** Start of INFORMATION SUPPLIED **

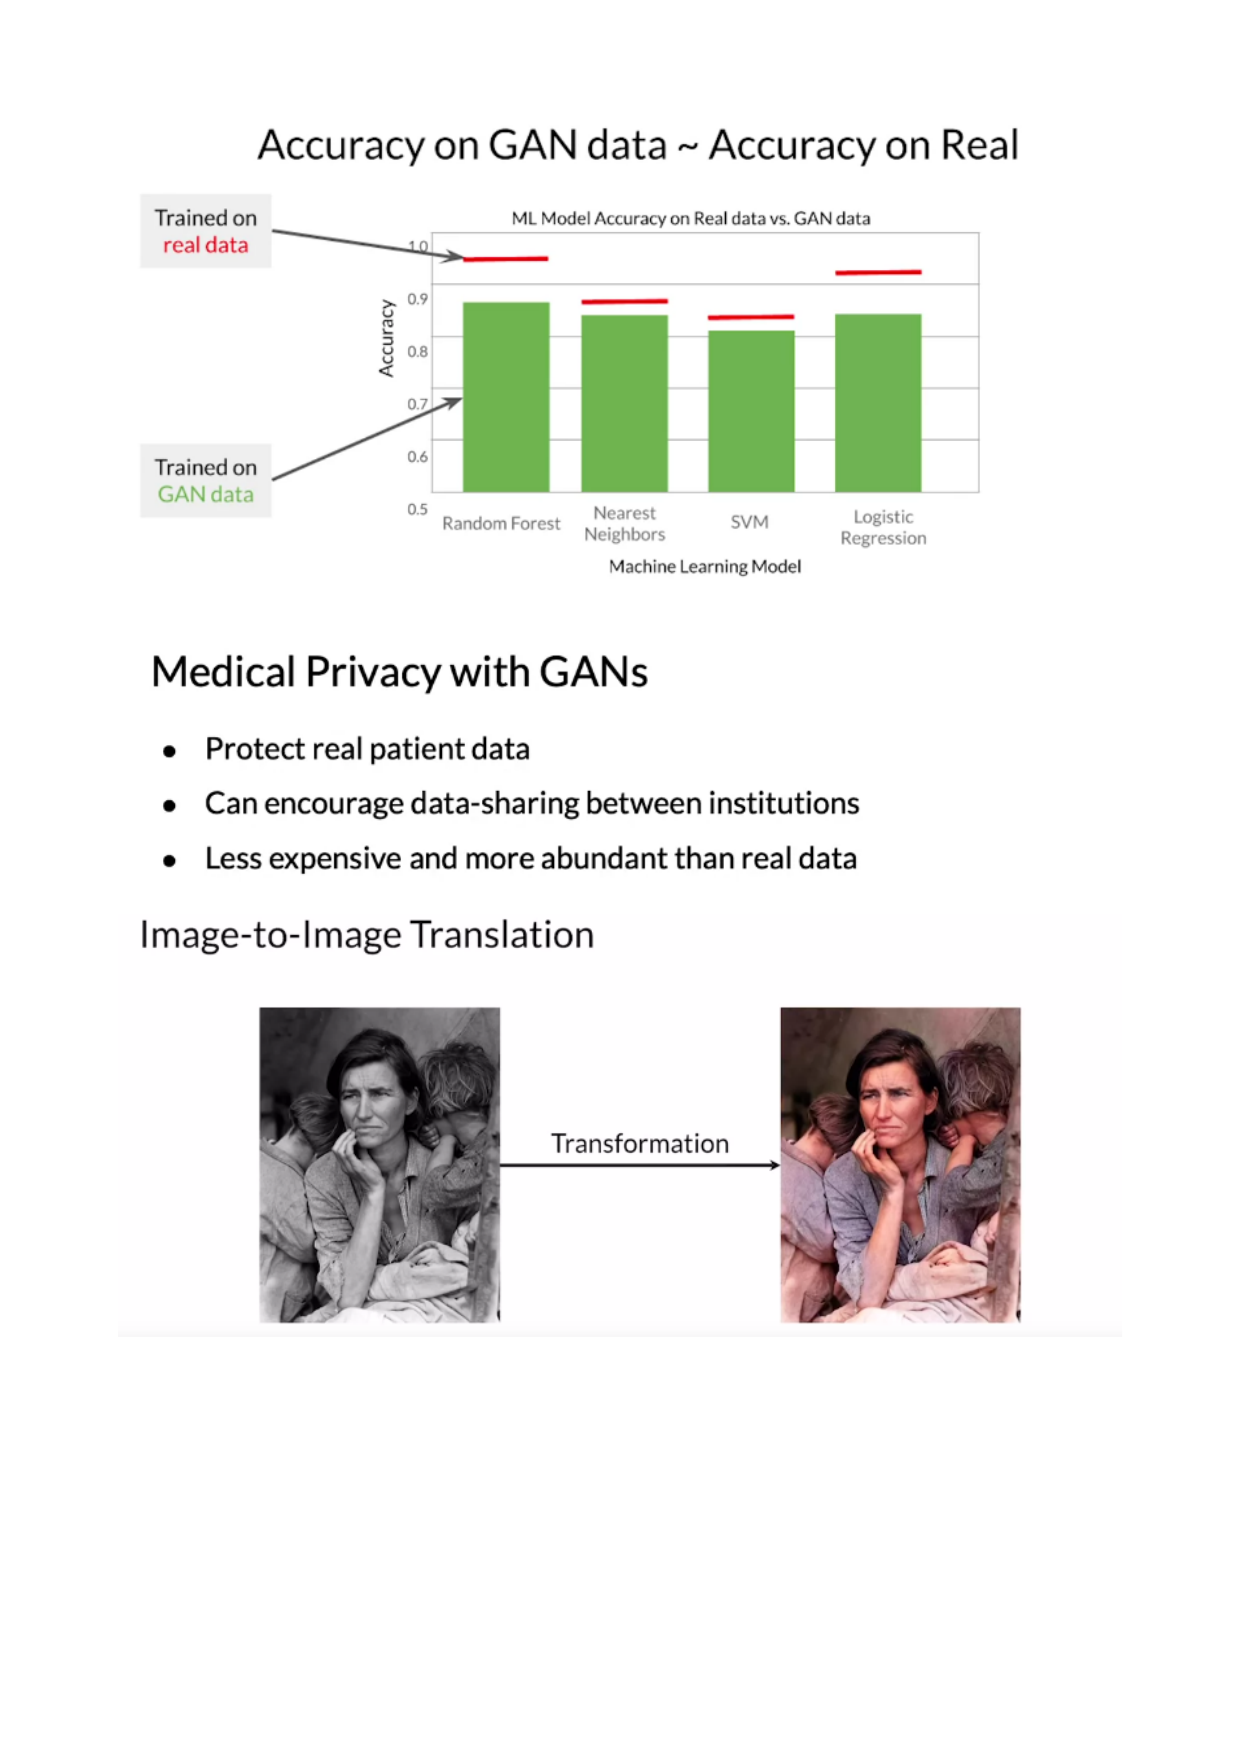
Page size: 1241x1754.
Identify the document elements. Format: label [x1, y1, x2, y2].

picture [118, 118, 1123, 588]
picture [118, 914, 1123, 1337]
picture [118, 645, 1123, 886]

** End of INFORMATION SUPPLIED **
** Start of INFORMATION SUPPLIED **

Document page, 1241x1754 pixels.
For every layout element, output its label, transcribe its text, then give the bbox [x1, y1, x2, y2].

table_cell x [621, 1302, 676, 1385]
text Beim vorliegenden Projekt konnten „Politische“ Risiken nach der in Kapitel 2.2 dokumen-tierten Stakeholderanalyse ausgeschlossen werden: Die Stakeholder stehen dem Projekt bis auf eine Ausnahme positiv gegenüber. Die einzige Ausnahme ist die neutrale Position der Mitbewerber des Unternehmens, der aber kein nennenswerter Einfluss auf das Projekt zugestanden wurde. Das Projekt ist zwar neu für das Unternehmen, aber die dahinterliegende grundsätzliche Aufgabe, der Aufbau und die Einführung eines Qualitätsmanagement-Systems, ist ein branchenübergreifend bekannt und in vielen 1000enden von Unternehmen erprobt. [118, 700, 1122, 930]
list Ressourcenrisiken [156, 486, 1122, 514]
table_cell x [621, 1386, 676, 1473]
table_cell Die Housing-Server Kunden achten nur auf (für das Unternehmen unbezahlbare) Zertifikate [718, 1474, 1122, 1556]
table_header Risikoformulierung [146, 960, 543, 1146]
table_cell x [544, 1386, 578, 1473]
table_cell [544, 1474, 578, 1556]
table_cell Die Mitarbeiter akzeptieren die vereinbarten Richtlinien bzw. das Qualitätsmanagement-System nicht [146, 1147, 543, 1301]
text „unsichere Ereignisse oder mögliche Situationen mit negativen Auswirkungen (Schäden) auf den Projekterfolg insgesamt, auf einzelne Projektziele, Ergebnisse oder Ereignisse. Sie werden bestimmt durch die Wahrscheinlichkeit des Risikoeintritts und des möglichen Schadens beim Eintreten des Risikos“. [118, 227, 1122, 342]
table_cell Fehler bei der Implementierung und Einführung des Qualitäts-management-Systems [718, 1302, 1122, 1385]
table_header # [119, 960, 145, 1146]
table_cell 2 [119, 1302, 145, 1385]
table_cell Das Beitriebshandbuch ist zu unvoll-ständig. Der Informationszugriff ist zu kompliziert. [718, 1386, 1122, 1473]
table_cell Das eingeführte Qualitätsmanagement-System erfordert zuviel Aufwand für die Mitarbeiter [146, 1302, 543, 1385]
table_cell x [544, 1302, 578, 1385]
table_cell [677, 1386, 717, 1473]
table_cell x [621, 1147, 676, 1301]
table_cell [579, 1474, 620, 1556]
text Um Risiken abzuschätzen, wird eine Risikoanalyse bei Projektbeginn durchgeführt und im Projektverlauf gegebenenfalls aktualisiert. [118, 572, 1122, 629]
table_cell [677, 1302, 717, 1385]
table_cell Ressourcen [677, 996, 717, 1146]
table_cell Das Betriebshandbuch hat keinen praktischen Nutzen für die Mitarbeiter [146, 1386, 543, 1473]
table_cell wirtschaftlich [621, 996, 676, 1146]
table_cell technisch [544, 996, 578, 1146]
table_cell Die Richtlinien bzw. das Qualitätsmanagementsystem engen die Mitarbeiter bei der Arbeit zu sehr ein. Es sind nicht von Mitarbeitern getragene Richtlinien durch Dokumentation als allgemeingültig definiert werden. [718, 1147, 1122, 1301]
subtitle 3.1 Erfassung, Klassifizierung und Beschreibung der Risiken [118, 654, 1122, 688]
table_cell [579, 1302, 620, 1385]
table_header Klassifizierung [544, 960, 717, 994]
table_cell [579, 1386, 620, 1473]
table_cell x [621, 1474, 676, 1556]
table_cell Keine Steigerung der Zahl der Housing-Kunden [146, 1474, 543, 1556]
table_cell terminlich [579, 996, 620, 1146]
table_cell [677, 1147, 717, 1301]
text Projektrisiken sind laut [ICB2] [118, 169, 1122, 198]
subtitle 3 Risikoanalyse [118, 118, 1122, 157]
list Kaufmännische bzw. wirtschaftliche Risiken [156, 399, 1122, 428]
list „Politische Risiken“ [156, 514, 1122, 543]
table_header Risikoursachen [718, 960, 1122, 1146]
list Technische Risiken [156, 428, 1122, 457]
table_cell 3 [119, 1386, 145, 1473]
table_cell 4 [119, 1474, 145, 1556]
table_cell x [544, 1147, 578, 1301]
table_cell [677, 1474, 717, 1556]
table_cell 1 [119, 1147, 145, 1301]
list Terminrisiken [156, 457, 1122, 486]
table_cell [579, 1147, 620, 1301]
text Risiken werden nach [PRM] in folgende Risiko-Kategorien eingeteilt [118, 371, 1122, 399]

** End of INFORMATION SUPPLIED **

WHAT TO WORK ON >>
Copy the rows character for character, from the line with "Page size: 1241x1754." to the line with "picture [118, 645, 1123, 886]", including both of those lines.

PROBLEM SOLUTION >>
Page size: 1241x1754.
Identify the document elements. Format: label [x1, y1, x2, y2].

picture [118, 118, 1123, 588]
picture [118, 914, 1123, 1337]
picture [118, 645, 1123, 886]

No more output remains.